Based on Fedora, Korara "aims to make Linux easier for new users, while still being useful for experts" with an operating systems that "just works." Several different desktops are available, so users can choose the interface that seems the most comfortable and familiar.
19. Ultimate Edition
This Ubuntu remix aims to provide the "ultimate" computing experience. It offers an intuitive interface for newbies and improves on Ubuntu's software management and wireless capabilities.
This Linux distribution focuses on providing an excellent "out of the box" user experience where everything "just works." At the same time, it attempts to incorporate the latest releases of open source software. And in case you were wondering, the name comes from an Italian dessert.
Trisquel is a Ubuntu-based Linux distribution aimed at home users, small enterprises and schools. The interface resembles the traditional Windows look and feels very similar to XP or Windows 7.
If you just want to give Linux a try without installing anything on your hard drive, Knoppix runs from a Live CD. You can download the code and create your own CD or order a very inexpensive pre-made CD from any one of a variety of vendors.
If you have an older system that doesn't meet the system requirements for Windows 7 or 8, Lubuntu might be a good option for you. It's a lightweight version of Ubuntu that's very fast and energy efficient, and it's a particularly good choice for underpowered Windows XP laptops.
This variation on Lubuntu was specifically designed to help users give new life to older PCs. It has four different desktop paradigms (basically different looks), including one that mimics Windows XP. Users who have grown tired of XP's long boot times will also appreciate the fact that LXLE boots in less than a minute on most systems.

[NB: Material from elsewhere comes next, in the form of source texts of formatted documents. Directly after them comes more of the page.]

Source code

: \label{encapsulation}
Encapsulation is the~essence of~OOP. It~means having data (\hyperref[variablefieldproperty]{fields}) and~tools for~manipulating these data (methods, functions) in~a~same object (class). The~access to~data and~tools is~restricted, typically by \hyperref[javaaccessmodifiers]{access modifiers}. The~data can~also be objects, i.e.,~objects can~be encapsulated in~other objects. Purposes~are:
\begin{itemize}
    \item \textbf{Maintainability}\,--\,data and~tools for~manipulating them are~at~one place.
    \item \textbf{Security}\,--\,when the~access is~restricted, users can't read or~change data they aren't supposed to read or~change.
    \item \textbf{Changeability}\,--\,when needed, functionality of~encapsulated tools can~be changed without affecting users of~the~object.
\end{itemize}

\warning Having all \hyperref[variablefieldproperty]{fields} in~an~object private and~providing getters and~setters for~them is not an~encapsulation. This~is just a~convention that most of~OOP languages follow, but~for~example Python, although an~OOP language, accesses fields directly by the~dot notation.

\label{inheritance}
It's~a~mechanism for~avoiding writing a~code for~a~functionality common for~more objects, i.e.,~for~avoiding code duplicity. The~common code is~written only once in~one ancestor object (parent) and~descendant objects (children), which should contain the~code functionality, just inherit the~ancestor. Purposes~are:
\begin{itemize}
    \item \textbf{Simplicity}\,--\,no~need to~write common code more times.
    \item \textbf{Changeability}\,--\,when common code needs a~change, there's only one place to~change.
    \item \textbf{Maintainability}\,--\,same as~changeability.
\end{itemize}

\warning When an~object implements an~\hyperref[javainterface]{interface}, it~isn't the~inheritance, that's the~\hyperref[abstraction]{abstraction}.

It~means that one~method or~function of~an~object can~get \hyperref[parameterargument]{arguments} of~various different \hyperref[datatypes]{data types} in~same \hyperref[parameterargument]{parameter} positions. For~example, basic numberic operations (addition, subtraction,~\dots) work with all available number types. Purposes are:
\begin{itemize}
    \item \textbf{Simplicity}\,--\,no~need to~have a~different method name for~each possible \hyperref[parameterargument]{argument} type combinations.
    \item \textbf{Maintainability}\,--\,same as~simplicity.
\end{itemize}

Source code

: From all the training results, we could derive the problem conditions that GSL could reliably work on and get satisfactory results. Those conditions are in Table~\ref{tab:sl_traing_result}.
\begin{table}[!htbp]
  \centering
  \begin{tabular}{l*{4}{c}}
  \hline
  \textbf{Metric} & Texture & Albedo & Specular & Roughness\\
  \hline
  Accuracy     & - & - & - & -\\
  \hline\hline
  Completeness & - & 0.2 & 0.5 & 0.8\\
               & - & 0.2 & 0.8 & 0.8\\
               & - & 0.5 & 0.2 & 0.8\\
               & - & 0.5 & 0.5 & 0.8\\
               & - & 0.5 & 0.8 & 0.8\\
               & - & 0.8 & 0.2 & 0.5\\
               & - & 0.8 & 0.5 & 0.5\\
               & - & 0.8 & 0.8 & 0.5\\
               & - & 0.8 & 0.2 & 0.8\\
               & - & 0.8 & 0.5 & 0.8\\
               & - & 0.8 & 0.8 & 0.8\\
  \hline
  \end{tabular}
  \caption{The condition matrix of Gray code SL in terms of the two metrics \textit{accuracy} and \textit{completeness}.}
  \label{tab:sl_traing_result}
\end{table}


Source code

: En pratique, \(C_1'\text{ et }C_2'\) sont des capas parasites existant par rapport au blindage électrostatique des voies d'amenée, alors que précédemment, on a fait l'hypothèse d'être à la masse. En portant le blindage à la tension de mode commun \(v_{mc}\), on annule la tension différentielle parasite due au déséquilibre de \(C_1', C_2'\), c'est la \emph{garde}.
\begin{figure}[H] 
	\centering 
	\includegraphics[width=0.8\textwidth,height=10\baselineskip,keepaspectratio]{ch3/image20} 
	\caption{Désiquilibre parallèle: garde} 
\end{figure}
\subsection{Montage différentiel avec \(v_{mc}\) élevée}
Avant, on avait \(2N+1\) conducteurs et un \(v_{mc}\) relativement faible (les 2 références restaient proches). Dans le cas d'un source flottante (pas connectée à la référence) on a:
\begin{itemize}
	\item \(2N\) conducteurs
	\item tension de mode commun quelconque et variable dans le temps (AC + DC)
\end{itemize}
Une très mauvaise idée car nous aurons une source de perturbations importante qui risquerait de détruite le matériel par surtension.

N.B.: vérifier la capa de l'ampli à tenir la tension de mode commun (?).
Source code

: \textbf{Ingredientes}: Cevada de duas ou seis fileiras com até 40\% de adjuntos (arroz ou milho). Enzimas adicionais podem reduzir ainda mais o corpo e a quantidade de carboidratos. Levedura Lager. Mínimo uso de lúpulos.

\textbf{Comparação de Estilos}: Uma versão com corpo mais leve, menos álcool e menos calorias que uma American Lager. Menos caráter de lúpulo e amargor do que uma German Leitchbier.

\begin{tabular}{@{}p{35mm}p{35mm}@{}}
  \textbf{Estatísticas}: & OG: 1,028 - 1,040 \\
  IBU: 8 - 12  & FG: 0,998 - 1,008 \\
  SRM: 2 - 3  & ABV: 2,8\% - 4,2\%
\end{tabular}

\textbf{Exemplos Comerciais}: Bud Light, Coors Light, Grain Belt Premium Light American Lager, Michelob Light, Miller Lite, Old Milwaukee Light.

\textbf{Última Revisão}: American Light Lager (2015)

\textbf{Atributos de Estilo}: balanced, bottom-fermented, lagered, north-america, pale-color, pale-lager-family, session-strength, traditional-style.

Also based on Lubuntu, Peppermint prides itself on "welcoming new Linux users." It's extremely fast and takes a web-centric approach to computing.
Like Lubuntu, Xubuntu is a lightweight version of Ubuntu. It uses the Xfce interface, which is clean, modern and easy to use. It also runs well on older hardware.
27. Elementary OS
According to Distrowatch, Elementary is among the ten most popular Linux distributions. It's very lightweight and fast, and the interface, while more similar to OS X than Windows XP, is highly intuitive.
28. Joli OS
This cloud computing-focused OS aims to "bring your old computers back to life." You can also install it alongside Windows with the option of selecting an OS on startup. It works with the Jolicloud service that stores your files in the cloud.
Puppy is super small—just 85 MB—so that is usually loads into RAM on most systems and runs incredibly fast, even on older systems that might have been running Windows XP. Despite its small size, it includes a full graphic interface designed for new Linux users.
Because it's fairly lightweight, CrunchBang (sometimes written #!) is a good option for older or underpowered systems that might be running Windows XP. It's based on Debian but uses the OpenBox window manager, which will feel familiar to Windows users.
Simplicity is based on Puppy Linux and offers a slightly different look and feel. It comes in four different flavors: Obsidian and Netbook are lightweight versions suitable for older systems, Media is built for PCs that are used as media centers, and Desktop is the standard, full-featured version.
32. Bodhi Linux
Another lightweight variation of Ubuntu, Bodhi is a true minimalist distribution that installs only a few pieces of software by default. That makes it great for users with older hardware or users who want to have a lot of say in which applications are installed; however, it might not be as good for new users who don't have familiarity with open source applications.
33. Linux Lite
As its name implies, this is another lightweight Linux distribution. Its website states, "The goal of Linux Lite is to introduce Windows users to an intuitively simple, alternative operating system. Linux Lite is a showcase for just how easy it can be to use linux."
34. Tiny Core Linux
If you have a really, really old or underpowered system, you may want to take a look at Tiny Core Linux. It weighs in at just 12MB but still offers a graphical interface, but doesn't include a lot of hardware support or applications. It's highly customizable, however, so users can easily add in just what they need while keeping the OS footprint small.